Wednesday, February 16, 2011

The Child Star Machine

Have you guys been following the news about how Billy Ray Cyrus says now that "Hannah Montana" ruined his family and he wishes that he could go back in time and never sign Miley up for it?  It makes me sad.  I mean, it's not a huge surprise that Miley Cyrus is going the way of so many other child stars and headed for a train wreck of a life; in fact, it's kind of to be expected.  A lot of people are criticizing his fathering skills and doing the whole "I told you so" thing, as if they wouldn't take the opportunity to make millions of dollars and allow the world to adore their child as much as they do.

I was probably too pasty to have made the grade anyway.
The subject of kids in showbiz always gets me fired up.  When I was young, I wanted to be a Mouseketeer on "The Mickey Mouse Club" more than anything in the world.  In fact, I would pray myself to sleep every night, wishing and hoping against hope that the auditions would somehow come near my tiny Missouri town and my parents would have the heart to take me there so that I could be "discovered".  Now that I'm grown, and I'm a parent myself, I thank my lucky stars that we lived in the middle-of-nowhere and that my dream scenario never played out.  Sure, it would have been fun and useful to have fostered talents for singing, dancing, and acting at a young age.  God knows we needed the money back then, and it would have helped my family out immensely to have had a little extra...but now I realize that the price of that fame and fortune is far too high.

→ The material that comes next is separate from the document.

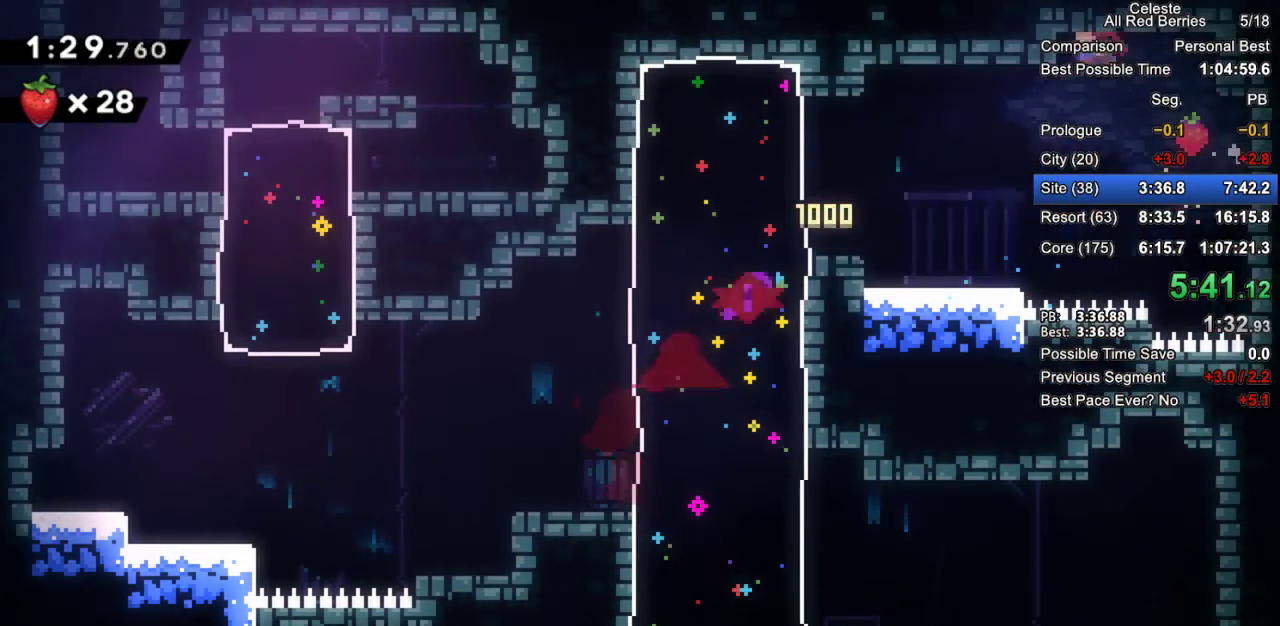
{"keys": ["grab", "left"], "events": [[117, "dash", "down"], [483, "dash", "up"]]}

Did you know she wrote a book before she could legally drive?
I doubt a serious study has ever been done on the matter, so I don't think there are statistics out there, but the percentage of child stars who turn out to be healthy adults seems to be disproportionately low.  For every Jennifer Love-Hewitt out there, there's at least one Lindsay Lohan.  Even Drew Barrymore, one of the biggest movie stars today, went to rehab twice before her 15th birthday.

Look, I get it:  child actors are necessary to make movies and television shows.  If we want to keep seeing films and shows about families, we're going to have to have to keep hiring children to fill those roles.  Little people playing third-graders wouldn't really have the same effect.  The problem (in my opinion) comes when these kids are exploited to the point of having their faces on posters and merchandise and they start recording crappy pop albums just to make a buck for Disney or Nickelodeon, or whoever signs their checks.  The thing is...it's a slippery slope.  Sure, you could start out putting your kid in commercials and think that it won't go any further than that, but then one opportunity leads to another, and before you know it, they're surrounded by "yes men" and recording videos of themselves at parties smoking out of bongs.  And the whole world has an opinion on your crappy parenting skills and their inappropriate behavior.  Not.  Cool.

Even if you manage to raise a happy and healthy kid who works in the entertainment business, there's always the question of what they'll do when they grow up.  Maybe they decide to stop acting when they get older, but then they haven't paid close enough attention to their schoolwork because they were working, so that rules out college.  Or maybe they figure out later in life that they aren't making it as an actor, then they don't have the skills or experience to start a career in another industry.  Then there's the issue of people recognizing them as their characters--how difficult would it be to have a normal job when that keeps coming up?  How embarrassing and distracting that would be!

The thing that I really don't understand is that everyone seems to agree that child stars turn out badly, but there are more opportunities every year to create them.  Look at "American Idol", for instance.  They recently lowered the minimum age to 15 years old, down from 16 last year.  I don't get it.  Why??  If these kids are talented at 15, they'll be just as (if not more) talented by the age of 18.  What's wrong with, at the very least, allowing them to finish high school before throwing them in the national spotlight? 

Of course, the reasoning behind everything is money.  Teenagers spend more money on music than any other demographic, so it would stand to reason that they would rather see someone from their own peer group on the American Idol stage than some old, wrinkly 28-year old.  Remember Taylor Hicks, the silver-haired, raspy-voiced blues singer who won Season five?  No?  That's because he barely sold any albums.  They won't make THAT mistake again! 

Look, all I'm saying is that we need to let our kids be kids.  Being the mother of an abnormally cute child, I am often told that I should put him in commercials or get him into modeling, but my answer is always the same:  no.  Though I like to share his pictures and anecdotes online, I don't want people making money off of him, because his well-being will always be second to that.  When he's eighteen and out of high school, he can choose to do whatever he wants with his life, but until then he's going to be a kid and do kid-type-things.  In our house right now, that means playing Candyland and earning a quarter for cleaning up his toys--not dancing onstage with Justin Bieber at the Grammys or whipping his hair all around in a cheesy video.  Even if he begs and pleads with me when he's older, he'll appreciate my choices later in life:  I know from my experience as a former non-Mouseketeer.